Souffrir pour un désir c'est etre vivant, le contraire serait d'etre une personne vide a tous points, ne s'interessant et ne s'ouvrant a rien.
Avoir des désirs en soi, c'est se montrer compétitif dans la vie. Si j'ai le désir de maigrir, je vais tenter de mettre mon courage en avant, si j'arrive au poid que je m'étais fixée, je serais heureuse puis ce désir en découlera sur un autre, c'est dans la nature humaine.
Toutefois, si je reprends du poid, alors je peux éprouver une grande souffrance. Tout comme quand le Ca prend le dessus sur le Surmoi, alors je peux apres coup me sentir mal, angoisser, voir meme culpabiliser. Par exemple, sur un acahat compulsif, je vois ce splendide sac de la valeur de mon loyer. Je l'achète sans réfléchir aux conséquances que cela engendre.
Mais l'épicurien, vit pour ces instants de bonheur.

Parfois, les désirs s'enchainent, et ne laissent pas de place pour une quelconque souffrance. Je rencontre un jeune homme a un vernissage, je désire le revoir, puis je suis invitée a uen autre soirée où je me familiarise avec un nouveau jeune homme...
Les désirs sont un cercle sans fin, créant constament de nouveaux désirs car l'homme est continuellement en éveil.

Pour en conclure, le désir mérite d'apprendre a savoir se poser les bonnes questions. L'un des désirs les plus forts qu'il existe, est le désir amoureux. Alors on peut en venir a se demander quel est le probleme avec l'amour, comment cela se fait que l'on devient dingue a ce point, est ce que je l'aime et est ce qu'il m'aime autant que moi je l'aime...
Pourtant, on est préparés, on lit des histoires d'amour, on lit des comtes d'amour. Et parfois, par grand désespoir on finit par ne plus y croire.
Le désir demande aussi a apprendre a se connaitre, savoir si l'on désire réellement, quelle utilité et quelle souffrance je suis prete a endurer pour ca.

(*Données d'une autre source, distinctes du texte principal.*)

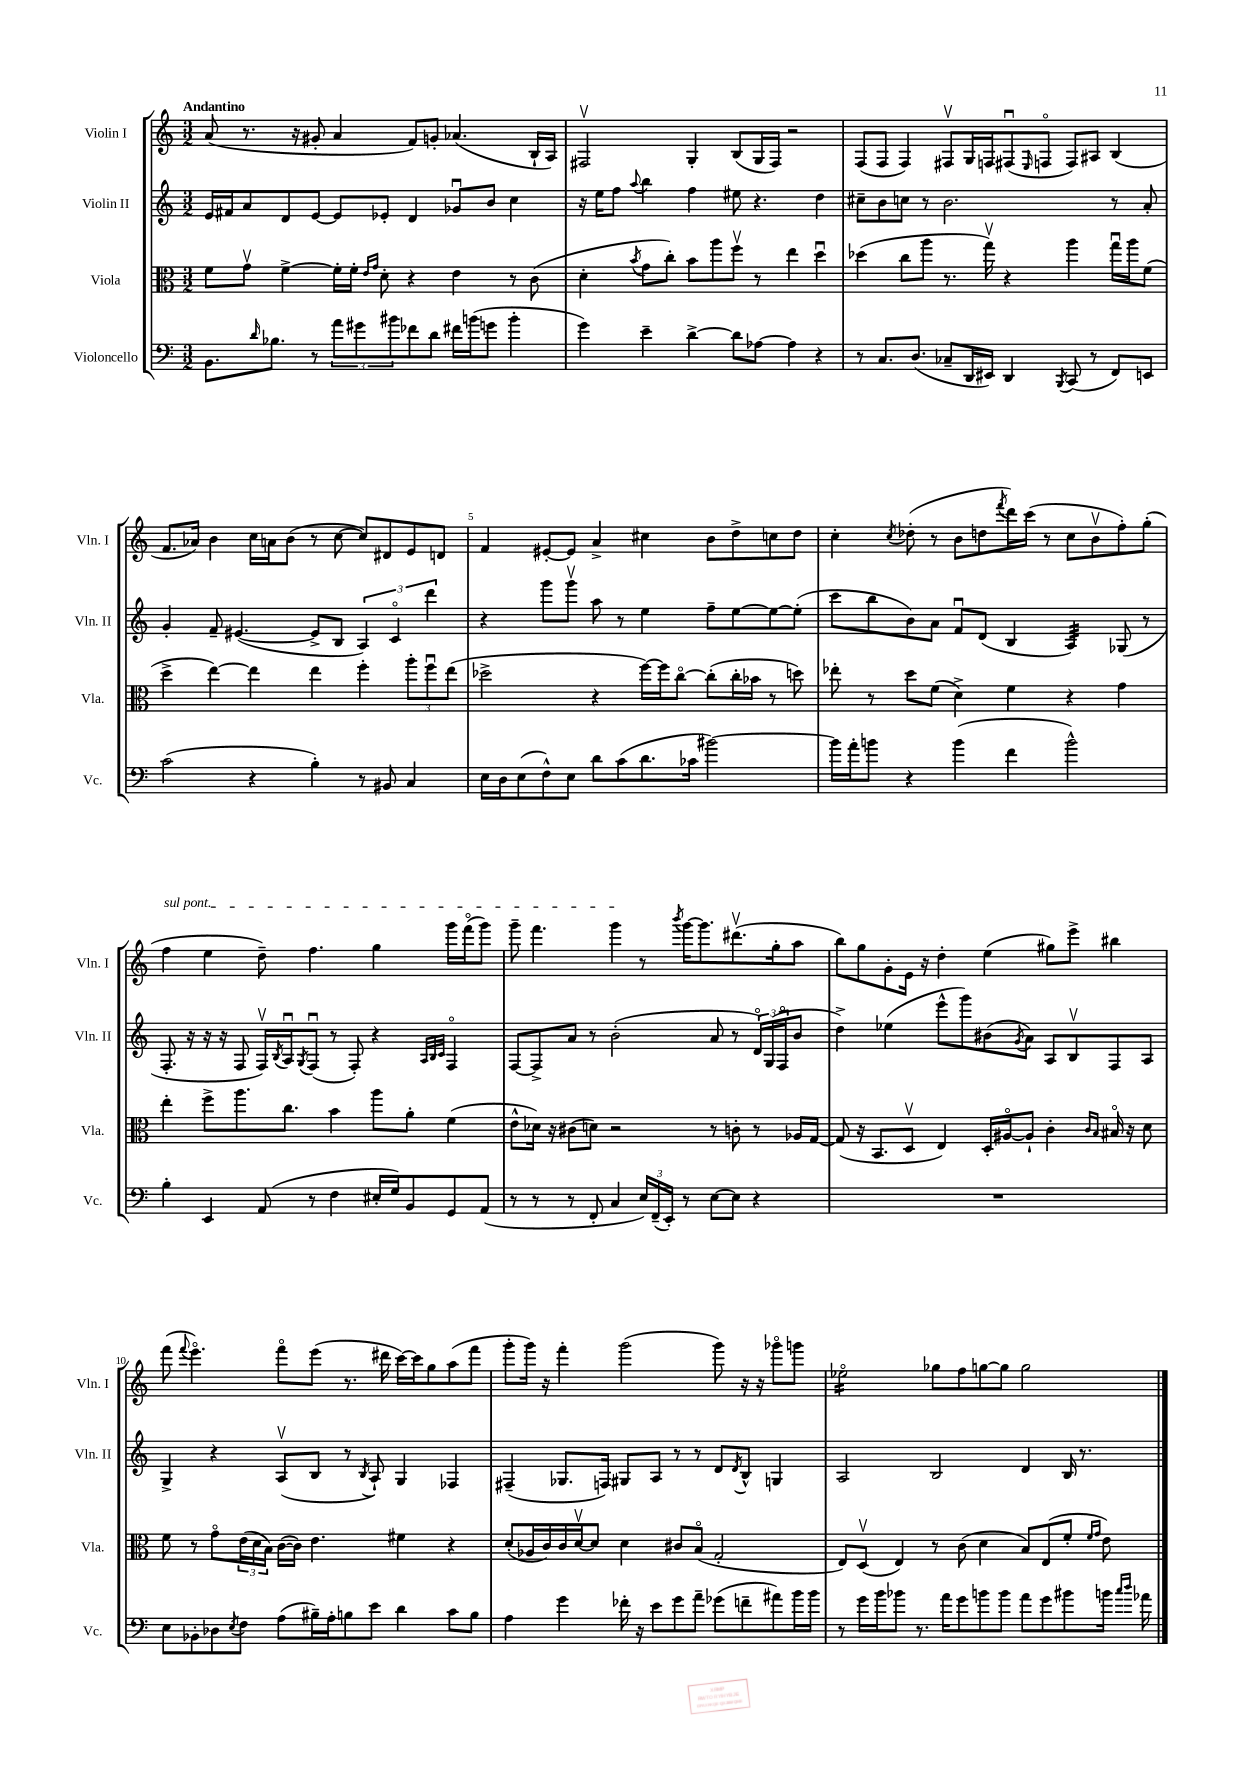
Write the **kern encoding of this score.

**kern	**kern	**kern	**kern
*staff4	*staff3	*staff2	*staff1
*clefF4	*clefC3	*clefG2	*clefG2
*k[]	*k[]	*k[]	*k[]
*M3/2	*M3/2	*M3/2	*M3/2
8.BB	8f	16e	(8a
.	.	16f#	.
.	8gv	8a	8.r
16qqd	.	.	.
8.B-	.	.	.
.	[4f^	8d	.
.	.	.	16r
8r	.	[8e	8g#'
12a	16f']	8e]	4a
.	16f'	.	.
12g#	.	.	.
.	16qqe	.	.
.	16qqg	.	.
.	8d'	8e-'	.
12b#	.	.	.
8f-	4r	4d	8f)
8d	.	.	8g'
16f#	4e	8g-u	(4.a-
(16b	.	.	.
8g	.	8b	.
4b'	8r	4cc	.
.	(8c	.	16B`
.	.	.	16A)
=	=	=	=
4g)	4d'	16r	2F#v
.	.	16ee	.
.	.	8ff	.
.	8qb	8qqaa	.
4e~	8g	4bb	.
.	8cc')	.	.
[4d^	8b	4ff	4G'
.	8aa	.	.
8d]	8ffv	8ee#	(8B
[8A-	8r	4.r	16G
.	.	.	16F#)
4A-]	4ee	.	2r
4r	4ddu	4dd	.
=	=	=	=
8r	(4dd-	8cc#~	(8F
8.C	.	8b	8F
.	8cc	8cc	4F)
(8.D	.	.	.
.	8aa	8r	.
8C-~	8.r	2.b	8F#v
16DD	.	.	16G
16EE#)	16ggv)	.	16F
4DD	4r	.	(8F#u
.	.	.	16qqE
.	.	.	8Fo
8qBBB	.	.	.
(8CC	4aa	.	8F)
8r	.	.	8A#
8FF)	16ggu	8r	(4B
.	16aa	.	.
8EE	(8f	8a'	.
=	=	=	=
(2c	4dd^	4g'	8.f
.	.	.	16a-)
.	[4ee)	8f~	4b
.	.	([4.e#	.
4r	4ee]	.	16cc
.	.	.	16a
.	.	.	(8b
4B')	4ee	8e#^]	8r
.	.	8B	[8cc
8r	4ff'	6A)	8cc])
8BB#	.	.	8d#
.	.	6co	.
4C	12aa'	.	8e
.	12ffu	6ddd	.
.	.	.	8d
.	(12ee	.	.
=	=	=	=
16E	2dd-^	4r	4f
16D	.	.	.
(8E	.	.	.
8F^^)	.	8ggg	[8e#'
8E	.	8gggv	8e#]
8d	4r	8aa	4a^
(8c	.	8r	.
8.d	[16ff)	4ee	4cc#
.	16ff]	.	.
.	[8cco	.	.
16c-	.	.	.
[2b#)	(8cc']	8ff~	8b
.	16cc'	[8ee	8dd^
.	16b-	.	.
.	8r	8ee_	8cc
.	8dd)	(8ee']	8dd
=	=	=	=
16b#]	8ee-'	8ccc	4cc'
16a'	.	.	.
8b	8r	8bb	.
.	.	.	8qcc
4r	8dd	8b)	(8dd-'
.	(8f	8a	8r
(4b	4d^)	8fu	8b
.	.	(8d	8dd
.	.	.	8qfff
4f	4f	4B	16ddd)
.	.	.	(16ccc
.	.	.	8r
2b^^)	4r	4A)	8cc
.	.	.	8bv
.	4g	(8G-	8ff')
.	.	8r	(8gg'
=	=	=	=
4B'	4ee'	8.F'	4ff
.	.	16r	.
4EE	8ff^	16r	4ee
.	.	16r	.
.	8.aa	8F	.
(8AA	.	16Fv)	8dd~)
.	.	8qB	.
.	8.cc	16Au	.
.	.	8qG	.
8r	.	(8Fu	4.ff
4F	4b	8r	.
.	.	8F')	.
16E#'	8aa	4r	4gg
16G)	.	.	.
8BB	8a'	.	.
.	.	32qqA	.
.	.	32qqB	.
.	.	32qqc	.
8GG	(4f	4Fo	16ggg
.	.	.	(16fffo
(8AA	.	.	8ggg)
=	=	=	=
8r	8e^^	[8F	8ggg~
8r	16d-)	8F^]	4.fff
.	16r	.	.
8r	(8c#	8a	.
8FF'	8d)	8r	.
4C	2r	(2b'	4ggg
24E)	.	.	8r
(24FF~	.	.	.
24EE')	.	.	.
.	.	.	8qbbb
8r	.	.	[16ggg
.	.	.	8.ggg]
[8E	8r	8a	.
8E]	8c'	8r	(8.ddd#v
4r	8r	24do)	.
.	.	(24G	.
.	.	.	16gg'
.	.	24Fo	.
.	16A-	8b	8aa
.	[16G	.	.
=	=	=	=
1.r	(8G]	4dd^)	8bb)
.	16r	.	8gg
.	8.BB	.	.
.	.	(4ee-	8g'
.	8Dv	.	16e
.	.	.	16r
.	4E)	8eee^^	4dd'
.	.	8ggg)	.
.	16D'	(8b#	(4ee
.	[16A#o	.	.
.	.	8qg	.
.	8A#`]	8a)	.
.	4c'	8A	8gg#)
.	.	8Bv	8eee^
.	16qqc	.	.
.	16qqB	.	.
.	16B#o	8F	4bb#
.	16r	.	.
.	8d	8A	.
=	=	=	=
8E	8f	4G^	(8fff
.	.	.	8qqfff
8BB-'	8r	.	4.eeeo)
8D-	8go	4r	.
8qE	.	.	.
8F	(24e	.	.
.	24d	.	.
.	24B)	.	.
(8A	([16c	(8Av	8fffo
.	16c])	.	.
16B#~)	4.e	8B	(8eee
16A'	.	.	.
8B	.	8r	8.r
.	.	8qB	.
8e	.	8A`)	.
.	.	.	16ddd#
4d	4f#	4G	[16ccc)
.	.	.	16ccc]
.	.	.	8gg
8c	4r	4F-	(8aa
8B	.	.	8fff
=	=	=	=
4A	(8d'	(4F#~	8ggg'
.	16A-	.	16ggg)
.	16c)	.	16r
4g	16c	8.G-	4fff'
.	[16dv	.	.
.	8d]	.	.
.	.	16F)	.
16f-'	4d	8G#	(2ggg
16r	.	.	.
8e	.	8A	.
8g	8c#	8r	.
8a~	(8Bo	8r	.
(8g-	2G'	8d	8ggg)
.	.	8qd	.
8f~	.	8B^^	16r
.	.	.	16r
8a#)	.	4G	8ggg-o
16b	.	.	8ggg
16b	.	.	.
=	=	=	=
8r	8E)	2A	2ee-o
16g	(8Dv	.	.
16b	.	.	.
8b-	4E)	.	.
8.r	.	.	.
.	8r	2B	8gg-
16a	.	.	.
8g	(8c	.	8ff
8b	4d	.	[8gg
8b	.	.	8gg]
8a	8B)	4d	2gg
8g	(8E	.	.
8b#	8f'	16B	.
.	.	8.r	.
.	16qqf	.	.
.	16qqg	.	.
16b	8e)	.	.
16qqcc	.	.	.
16qqdd	.	.	.
16a-	.	.	.
==	==	==	==
*-	*-	*-	*-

Dans n'importe quel désirs qu'ils s'agissent, l'important est de savoir prendre un minimum de recul. Si malgré ma détermination je n'arrive pas a obtenir mon désir alors je dois savoir faire face, me dire que d'autres opportunités se présenteront.
L'homme doit etre optimiste dans la vie sinon les difficultés auxquelles il devra arpenter l'anéantiront.
Avoir des désirs, c'est se découvrir, c'est vivre, l'homme doit apprendre a faire la balance et donc relativiser pour échapper a un surplus de souffrance.